A cidade de Rocha Netto

Delphin Ferreira da Rocha Netto nasceu em Itu em 9 de junho de 1913, mudando-se para Piracicaba em 1918. Aos 89 anos, mantém vivas suas lembranças de fatos, datas e “causos”. Conhecido nacionalmente pelo seu arquivo sobre o futebol, principalmente sobre o XV, Rocha Netto foi uma das memórias vivas do dia a dia de Piracicaba.(Essa entrevista data de 2003.)

“Minha Piracicaba preferida era a da década de 20 e 30. Nós morávamos na rua Carlos Botelho, mas não onde hoje existe a atual avenida com esse nome. A Carlos Botelho original era a rua que passava em frente a Igreja dos Frades e que, depois, a pedido dos religiosos, teve seu nome trocado para rua São Francisco, que permanece até hoje. Os bairros Paulista e Paulicéia eram mato. Muito mato. E a nossa diversão era ir ao cinema, ao circo e a jogos de futebol.”

Rocha Netto recorda-se que a grande atração dos circos eram os animais, muitos animais. E, para mostrar como a cidade mudou, o local onde os circos se instalavam ficava na rua Governador Pedro de Toledo em frente à Igreja Metodista. Portanto, ao lado do Mercado Municipal. Aposentado como fiscal de rendas, Rocha Netto lembra com saudade da sua Piracicaba preferida:

“Era uma cidade simples com um cotidiano também simples, como muitas do interior. Nós íamos muito ao cinema. Havia, primeiro, o Cine Íris (ao lado do atual Bingo Broadway, onde hoje é o edíficio Bandeirantes, na rua São José), o Polyteama, o Broadway (no local onde está o Bingo com o mesmo nome) e o Teatro Santo Estevão, que também projetava películas. Antes da matinê, era comum tomar um refrigerante na Praça e comprar pipoca. Nós íamos ao cinema aos domingos e mantínhamos uma rotina: acordávamos cedo para ir à missa, depois almoçávamos e tínhamos, como obrigação, ir ao catecismo após o almoço. Apenas depois disso, estávamos liberados para ir ao cinema, na matinê”, lembra Rocha Netto.

Todos os grandes filmes eram projetados em Piracicaba, porém as recordações mais vivas de Rocha Neto são da exibição dos seriados dominicais. “Ir ao cinema era uma acontecimento social. As pessoas, para assistir a um filme, iam com quase a mesma roupa com que participavam da missa. As mulheres iam bem vestidas e os homens de terno e gravata.”.

Após o filme, a maioria dos jovens participava do “footing” na praça central ou, então, “quadrando jardim”. No “footing”, na “Calçadinha de Ouro” (em frente ao antigo Cine Politeama, onde atualmente funciona o Banco Bradesco) as moças iam e vinham, os rapazes ficavam olhando, dando sinais.

“Para ‘quadrar jardim’, nós, rapazes, andávamos em um sentido e as mulheres em sentido contrário. Essa era a dinâmica.

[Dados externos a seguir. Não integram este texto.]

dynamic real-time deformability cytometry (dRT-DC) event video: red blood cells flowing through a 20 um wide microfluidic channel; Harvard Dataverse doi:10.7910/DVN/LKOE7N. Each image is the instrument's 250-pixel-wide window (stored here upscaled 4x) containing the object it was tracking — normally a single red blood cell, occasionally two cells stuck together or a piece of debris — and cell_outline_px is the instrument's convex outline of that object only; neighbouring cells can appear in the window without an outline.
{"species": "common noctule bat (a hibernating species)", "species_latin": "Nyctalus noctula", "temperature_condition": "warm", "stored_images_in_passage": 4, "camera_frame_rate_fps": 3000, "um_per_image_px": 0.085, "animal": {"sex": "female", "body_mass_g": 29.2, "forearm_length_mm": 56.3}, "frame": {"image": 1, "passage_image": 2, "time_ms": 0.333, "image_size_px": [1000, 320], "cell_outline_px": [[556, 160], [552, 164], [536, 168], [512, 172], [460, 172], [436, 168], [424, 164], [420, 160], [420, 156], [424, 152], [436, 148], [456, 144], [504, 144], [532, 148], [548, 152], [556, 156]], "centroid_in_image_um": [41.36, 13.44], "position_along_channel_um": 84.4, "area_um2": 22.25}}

E foi a partir da ‘Calçadinha’ que muitos casamentos se deram e muitas famílias foram formadas. Não dá para contar os casais que se conheceram durante os passeios na praça e viveram toda umavida juntos”, relembra Rocha Neto.

Na área gastronômica, já a partir dos anos 50, o mais importante local era o Restaurante do Mirante, onde famílias se reuniam para saborear um peixe. “Não havia tantos restaurantes como hoje. O Mirante era um ponto de referência na cidade. Era um passeio ir até o Rio Piracicaba e almoçar ou apenas contemplar o salto com toda a sua beleza”.

É a Piracicaba que ficou nas lembranças de Rocha Netto.